Someone told me they thought those scenes in movies where you slide down the wall and hit the ground crying were manufactured. They thought this until it happened to them. Until they were so hit with pain that their body became uncontrollable. Until standing became too much. Until the weight of it was too heavy. When they realised the trap they had fallen into. When they felt the emptiness that comes with that heaviness. When they realised their body could not contain the tears. I have felt that over a thousand times. I sink all the time. I struggle to even stand. I fall completely. I crumble weakly.

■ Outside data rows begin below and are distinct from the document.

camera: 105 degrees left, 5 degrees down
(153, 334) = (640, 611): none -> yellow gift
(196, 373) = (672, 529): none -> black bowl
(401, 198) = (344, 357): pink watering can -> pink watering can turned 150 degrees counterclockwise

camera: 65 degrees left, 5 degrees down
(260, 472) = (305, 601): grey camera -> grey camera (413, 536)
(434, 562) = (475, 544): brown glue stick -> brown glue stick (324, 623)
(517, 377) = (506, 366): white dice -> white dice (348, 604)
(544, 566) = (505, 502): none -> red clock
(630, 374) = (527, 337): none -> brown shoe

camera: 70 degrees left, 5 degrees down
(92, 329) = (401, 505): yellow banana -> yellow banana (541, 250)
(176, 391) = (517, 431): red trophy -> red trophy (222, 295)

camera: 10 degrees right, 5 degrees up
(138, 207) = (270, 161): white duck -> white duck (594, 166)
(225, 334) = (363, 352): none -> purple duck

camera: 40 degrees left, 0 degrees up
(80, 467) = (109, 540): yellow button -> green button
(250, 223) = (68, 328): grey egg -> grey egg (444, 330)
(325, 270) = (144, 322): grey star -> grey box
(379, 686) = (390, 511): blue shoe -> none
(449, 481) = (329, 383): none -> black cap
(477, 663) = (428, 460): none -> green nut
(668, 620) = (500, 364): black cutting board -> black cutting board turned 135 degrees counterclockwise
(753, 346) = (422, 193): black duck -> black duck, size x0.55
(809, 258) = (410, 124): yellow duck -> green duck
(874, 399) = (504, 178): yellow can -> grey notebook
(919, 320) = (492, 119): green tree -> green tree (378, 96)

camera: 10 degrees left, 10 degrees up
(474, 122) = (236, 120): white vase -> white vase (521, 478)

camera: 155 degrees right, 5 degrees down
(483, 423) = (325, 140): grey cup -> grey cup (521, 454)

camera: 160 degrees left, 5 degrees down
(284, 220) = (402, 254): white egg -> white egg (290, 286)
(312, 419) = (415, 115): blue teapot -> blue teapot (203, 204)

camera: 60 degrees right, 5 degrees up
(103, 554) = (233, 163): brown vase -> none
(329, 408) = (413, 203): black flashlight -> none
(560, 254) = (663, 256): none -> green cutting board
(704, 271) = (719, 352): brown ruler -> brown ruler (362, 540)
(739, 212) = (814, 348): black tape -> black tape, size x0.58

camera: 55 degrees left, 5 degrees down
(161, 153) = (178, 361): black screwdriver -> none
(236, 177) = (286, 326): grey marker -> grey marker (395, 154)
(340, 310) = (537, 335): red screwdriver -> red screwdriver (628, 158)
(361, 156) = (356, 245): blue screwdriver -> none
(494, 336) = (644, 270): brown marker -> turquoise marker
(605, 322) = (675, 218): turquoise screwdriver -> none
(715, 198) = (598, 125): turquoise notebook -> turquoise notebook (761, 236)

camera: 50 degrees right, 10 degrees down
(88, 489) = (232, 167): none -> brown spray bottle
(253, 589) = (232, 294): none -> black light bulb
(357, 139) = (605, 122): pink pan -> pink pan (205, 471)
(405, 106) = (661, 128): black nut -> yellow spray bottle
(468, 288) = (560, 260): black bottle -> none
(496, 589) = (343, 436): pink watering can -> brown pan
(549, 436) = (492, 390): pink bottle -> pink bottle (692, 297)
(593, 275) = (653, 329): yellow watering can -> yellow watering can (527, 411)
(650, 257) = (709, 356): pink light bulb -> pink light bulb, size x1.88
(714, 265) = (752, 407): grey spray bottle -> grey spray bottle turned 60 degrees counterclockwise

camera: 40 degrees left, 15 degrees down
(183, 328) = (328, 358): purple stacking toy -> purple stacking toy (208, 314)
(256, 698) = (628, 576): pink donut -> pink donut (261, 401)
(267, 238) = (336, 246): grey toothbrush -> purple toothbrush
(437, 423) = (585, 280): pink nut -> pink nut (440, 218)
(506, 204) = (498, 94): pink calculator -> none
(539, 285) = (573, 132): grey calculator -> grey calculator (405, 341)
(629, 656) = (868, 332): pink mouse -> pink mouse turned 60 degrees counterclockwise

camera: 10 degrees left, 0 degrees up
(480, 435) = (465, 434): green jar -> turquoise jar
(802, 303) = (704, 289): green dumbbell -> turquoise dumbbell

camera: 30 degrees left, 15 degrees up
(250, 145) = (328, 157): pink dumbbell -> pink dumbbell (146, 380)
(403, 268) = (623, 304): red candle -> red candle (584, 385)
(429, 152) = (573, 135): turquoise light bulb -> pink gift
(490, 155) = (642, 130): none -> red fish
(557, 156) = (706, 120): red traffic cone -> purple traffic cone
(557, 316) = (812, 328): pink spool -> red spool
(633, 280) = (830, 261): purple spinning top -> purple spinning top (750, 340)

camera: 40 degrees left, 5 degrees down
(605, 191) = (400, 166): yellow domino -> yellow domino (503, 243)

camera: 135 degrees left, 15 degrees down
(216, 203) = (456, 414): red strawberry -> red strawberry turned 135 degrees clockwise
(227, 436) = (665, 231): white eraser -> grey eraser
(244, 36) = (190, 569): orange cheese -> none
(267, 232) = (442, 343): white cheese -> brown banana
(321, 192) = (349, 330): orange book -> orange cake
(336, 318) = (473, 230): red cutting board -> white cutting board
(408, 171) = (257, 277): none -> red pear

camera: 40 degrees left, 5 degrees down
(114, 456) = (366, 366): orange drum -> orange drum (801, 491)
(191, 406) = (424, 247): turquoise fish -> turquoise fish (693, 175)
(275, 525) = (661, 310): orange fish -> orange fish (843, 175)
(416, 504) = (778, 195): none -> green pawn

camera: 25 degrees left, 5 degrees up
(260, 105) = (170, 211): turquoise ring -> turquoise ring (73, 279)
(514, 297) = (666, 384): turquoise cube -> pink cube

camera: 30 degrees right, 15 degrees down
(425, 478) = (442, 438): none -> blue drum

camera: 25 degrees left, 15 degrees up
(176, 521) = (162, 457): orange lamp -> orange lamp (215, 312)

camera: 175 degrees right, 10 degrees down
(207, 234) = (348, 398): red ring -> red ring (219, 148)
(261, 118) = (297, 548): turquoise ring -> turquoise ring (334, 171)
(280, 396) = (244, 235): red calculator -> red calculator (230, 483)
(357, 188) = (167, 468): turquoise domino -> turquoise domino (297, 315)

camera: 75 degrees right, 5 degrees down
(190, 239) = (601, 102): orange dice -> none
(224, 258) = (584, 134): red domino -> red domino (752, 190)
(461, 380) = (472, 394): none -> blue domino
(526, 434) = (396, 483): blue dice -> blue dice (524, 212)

To have done it so many times, I guess means that I have picked myself up that many times. It does not hurt any less though, in the moment. It feels like it will never end. Like you cannot go on. I know what public meltdowns feel like. I know how it feels to cry and cry in private and never tell anyone. I have sat in showers for hours. I have walked in the pouring rain hiding the tears. I have sat and walked around numb. Keeping it all in. No tears. Just breaking down. Sometimes, I think there is no end. I pick myself up for it to happen again. I crumble again. I deflect my anger. My sadness. People always ask what brought it on. They ask what is wrong. Like I could ever know. What is wrong is that I have so much hurt and pain that I cannot contain and when one small thing triggers it, I draw on the emotions of the past.
I cannot explain, unless you know. If you know, I am sorry that you have to experience so much turmoil inside of you, because it is so horrible. I often manage to work out what is wrong or how I got there afterwards, but when I am in that state, there is no figuring anything out. I guess that is why I reflect and I attempt to solve the problems I have encountered afterwards.
Yesterday I crumbled, but today I have risen to a greater level of understanding.